Prof. Gui-Lu Long and Dr. Shi-Jie Wei Developed a Full Quantum Eigensolver for Quantum Chemistry Simulations

2020/04/28

Quantum computing promises ultra-powerful computational capability via the laws of quantum mechanics. In the last two decades, we heard many times that the mysterious gigantic machine was coming, and with no exception that we were left disappointed with only a laboratory setup of a few qubits that can do nothing useful. However, it was totally different this time starting from 2016 when IBM put out a quantum cloud machine with five qubits. It signaled a new race to build a working quantum computer with big companies such as IBM, Google, Microsoft and the like as the competitors. In 2019, Google has demonstrated the solution of a mathematical problem with only 200 seconds in a home-made 53 qubits quantum machine which would have taken 10,000 years for Summit, one of the world’s most powerful supercomputers, to complete, a clear milestone of quantum supremacy. We have now formally entered the Noisy-Intermediate-Scale Quantum (NISQ) era.

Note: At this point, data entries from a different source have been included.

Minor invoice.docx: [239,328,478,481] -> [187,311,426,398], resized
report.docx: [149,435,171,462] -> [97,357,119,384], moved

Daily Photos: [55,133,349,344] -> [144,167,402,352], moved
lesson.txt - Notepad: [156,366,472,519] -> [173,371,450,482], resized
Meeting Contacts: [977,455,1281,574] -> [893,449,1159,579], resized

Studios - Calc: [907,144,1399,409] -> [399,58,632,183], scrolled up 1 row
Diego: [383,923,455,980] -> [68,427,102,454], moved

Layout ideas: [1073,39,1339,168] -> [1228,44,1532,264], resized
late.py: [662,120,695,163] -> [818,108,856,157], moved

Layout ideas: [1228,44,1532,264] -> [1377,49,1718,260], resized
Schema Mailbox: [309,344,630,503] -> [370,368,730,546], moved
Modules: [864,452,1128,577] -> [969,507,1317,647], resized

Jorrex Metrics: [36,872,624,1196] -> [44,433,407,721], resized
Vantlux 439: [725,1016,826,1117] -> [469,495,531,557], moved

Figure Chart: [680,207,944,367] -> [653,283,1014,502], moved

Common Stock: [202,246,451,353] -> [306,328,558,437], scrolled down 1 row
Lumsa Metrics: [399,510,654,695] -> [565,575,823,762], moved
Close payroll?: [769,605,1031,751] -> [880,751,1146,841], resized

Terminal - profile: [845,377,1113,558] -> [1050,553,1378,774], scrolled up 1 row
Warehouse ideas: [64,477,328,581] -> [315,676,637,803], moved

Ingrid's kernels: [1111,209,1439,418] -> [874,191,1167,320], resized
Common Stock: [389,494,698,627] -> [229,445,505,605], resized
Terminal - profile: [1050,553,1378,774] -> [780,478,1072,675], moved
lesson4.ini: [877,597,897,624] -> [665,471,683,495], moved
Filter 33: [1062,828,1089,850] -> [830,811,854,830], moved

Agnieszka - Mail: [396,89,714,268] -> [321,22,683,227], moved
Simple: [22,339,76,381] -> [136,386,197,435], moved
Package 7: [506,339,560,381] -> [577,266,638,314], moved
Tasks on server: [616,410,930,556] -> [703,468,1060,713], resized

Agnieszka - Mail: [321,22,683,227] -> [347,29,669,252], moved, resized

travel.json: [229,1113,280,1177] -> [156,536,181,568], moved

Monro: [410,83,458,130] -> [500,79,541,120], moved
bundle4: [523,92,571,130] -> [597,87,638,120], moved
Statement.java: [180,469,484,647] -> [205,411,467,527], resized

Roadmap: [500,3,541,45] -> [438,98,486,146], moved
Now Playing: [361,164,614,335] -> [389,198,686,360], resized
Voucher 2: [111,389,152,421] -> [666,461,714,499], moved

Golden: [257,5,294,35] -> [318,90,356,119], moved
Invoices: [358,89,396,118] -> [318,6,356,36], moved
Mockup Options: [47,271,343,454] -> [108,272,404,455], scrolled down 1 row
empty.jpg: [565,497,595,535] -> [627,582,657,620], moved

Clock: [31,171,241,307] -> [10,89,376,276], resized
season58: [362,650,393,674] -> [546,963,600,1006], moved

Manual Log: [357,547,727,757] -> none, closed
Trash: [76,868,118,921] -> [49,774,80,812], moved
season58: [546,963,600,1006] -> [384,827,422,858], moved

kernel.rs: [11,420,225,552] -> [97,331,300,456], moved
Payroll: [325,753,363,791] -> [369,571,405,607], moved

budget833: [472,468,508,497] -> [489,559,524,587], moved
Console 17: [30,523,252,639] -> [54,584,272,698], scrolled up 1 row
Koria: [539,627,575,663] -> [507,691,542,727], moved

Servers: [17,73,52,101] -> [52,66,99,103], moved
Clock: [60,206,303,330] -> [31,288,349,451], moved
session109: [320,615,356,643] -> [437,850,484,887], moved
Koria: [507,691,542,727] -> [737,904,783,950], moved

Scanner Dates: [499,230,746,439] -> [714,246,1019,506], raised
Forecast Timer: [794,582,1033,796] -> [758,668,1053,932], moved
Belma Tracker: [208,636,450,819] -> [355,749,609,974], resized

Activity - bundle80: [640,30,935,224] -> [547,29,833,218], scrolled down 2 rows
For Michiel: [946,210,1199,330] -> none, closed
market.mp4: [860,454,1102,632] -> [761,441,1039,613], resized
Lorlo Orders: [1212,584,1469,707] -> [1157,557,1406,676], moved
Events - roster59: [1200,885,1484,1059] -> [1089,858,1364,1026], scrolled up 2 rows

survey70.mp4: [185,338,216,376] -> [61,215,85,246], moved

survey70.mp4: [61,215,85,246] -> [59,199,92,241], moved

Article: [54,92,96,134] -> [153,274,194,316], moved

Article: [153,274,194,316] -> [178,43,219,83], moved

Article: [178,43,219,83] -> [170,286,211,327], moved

    In the NISQ era, quantum machine has already the potential to solve practical problems that would not be possible for the most powerful present-day classical machine. The problem demonstrated by Google is a pure mathematical problem to show the supremacy of quantum computer and has no practical relevance. Therefore, finding quantum algorithms for practical problems that can be solved in NISQ computer is a primary task in quantum computing. As one of the most promising applications of quantum computers in the near future, quantum chemistry simulation is expected most likely to show the advantages at the practical applications in NISQ. Chemistry simulation consumes tremendous computational resources, which makes classical computers impossible to accurately calculate the ground state energy and electronic structure of large molecules. Quantum chemistry simulation is expected to reduce computational complexity exponentially and realizes efficient simulation for these complex molecules that are playing important roles in bio-pharmaceuticals, new materials and energy, high-temperature superconductivity and so on. Designing suitable and efficient quantum algorithms are the key to performing efficient quantum simulation.

    In a recent paper published in Research [A Full Quantum Eigensolver for Quantum Chemistry Simulations, Research, 2020, 1486935, DOI: 10.34133/2020/1486935],  Shi-Jie Wei, Hang Li and Gui-Lu Long from Beijing Academy of Quantum Information Sciences and Tsinghua University, reported a full quantum eigensolver (FQE) for quantum chemistry simulations. The authors constructed a quantum algorithm based on quantum gradient descent to calculate the ground state energy and state of a molecule. Compared to other quantum eigensolver such as the variational eigensolver (VQE) which works partly in quantum machine and partly in classical machine iteratively, which is attractive for studies in the NISQ computer, FQE removes the classical optimizer and performs all the calculations in full in the quantum machine. FQE can perform the calculations all in the quantum machine because it has used the linear combination of unitaries (LCU) method or the duality quantum computing approach proposed in 2002 by one of the authors [Gui-Lu Long. "General quantum interference principle and duality computer." Comm Theor Phys 45(5) (2006): 825; SPIE conference on “Fluctuations and Noise in Photonics and Quantum Optics” in 2002]. FQE achieves a faster convergence. In FQE, one feeds a molecule into the program and obtains an explicit quantum circuit automatically after some pre-calculations. Then the FQE program calculates the energy of the molecule together with the corresponding electronic structures. FQE can also process the most difficult part of quantum chemistry, finding the most stable structure of the molecules by varying the interatomic distances of a molecule, obtaining the lowest energy in the potential-energy surface, which corresponds to the most stable structure of the molecules.

     Because FQE is fully implemented in a quantum computer, it can not only work in NISQ computer, but also work in future large-scale fault-tolerant quantum computer. With improvement and additions, FQE can be developed into a general-purpose powerful platform for solving quantum chemistry problems for a long time in the future ahead.